Responding to a Freedom of Information request, police refused to say the number of informants it had paid in the three-year period, and what was the largest payment it made to a source.

However, it is understood that informants can be paid anything between £20 and £15,000 for information leading to successful arrests.

Payments to informants have been a source of controversy in the past. In 2020, it was revealed that forces across the UK had paid informants more than £13 million in five years.

Speaking at the time, Neil Woods, a former undercover police officer and now a board member of Law Enforcement Action Partnership, questioned the technique.

He said: “If you arrest a drug dealer on the information of an informant, you remove a drug dealer, all it does is create an opportunity for another drug dealer.
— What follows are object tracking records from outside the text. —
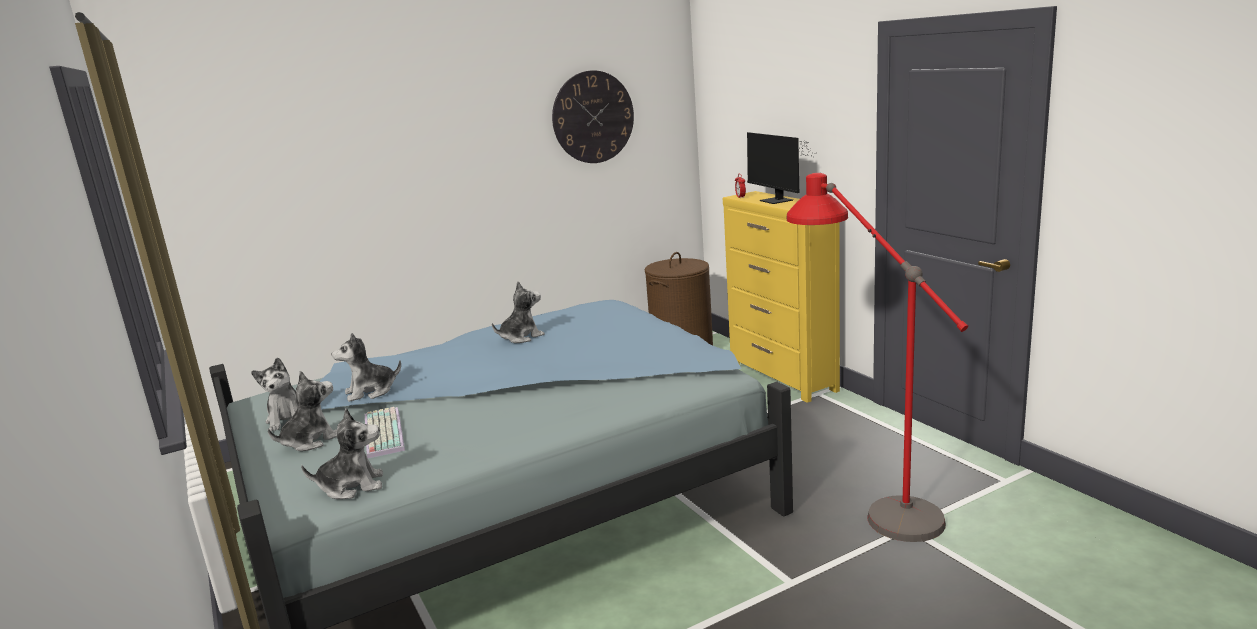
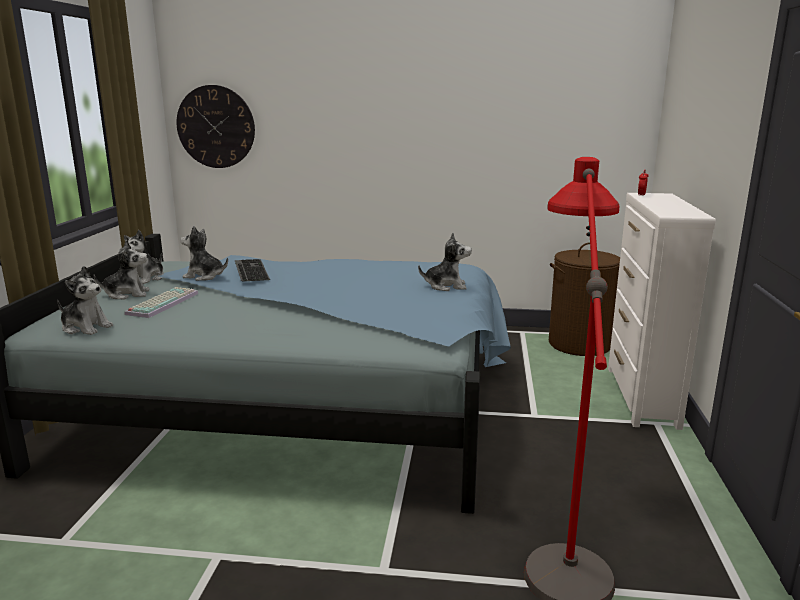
camera: 35 degrees right, 0 degrees up
(408, 370) = (249, 270): none -> keyboard
(521, 337) = (353, 271): plush toy -> plush toy (446, 286)
(593, 117) = (539, 97): wall clock -> wall clock (216, 127)
(777, 201) = (665, 204): monitor -> none
(783, 378) = (641, 396): yellow dresser -> white dresser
Crime doesn’t reduce.”

In a statement, Staffordshire Police said: “The use and recruitment of informants is a legitimate and closely regulated police tactic, particularly in cases involving serious and organised crime and other offences that pose a serious risk of harm and financial loss to the public.

"Many of these investigations rely on the use of information from informants and it is often invaluable when tackling organised criminality.

“The use of informants by the police is well known nationally and is governed by the Regulation of Investigatory Powers Act, 2000.

"We must stress that there is a very strict process in place to ensure that this incredibly sensitive area of policing is carefully managed and extreme care is taken to ensure that informants are only used when deemed absolutely necessary in the prevention and detection of crime.”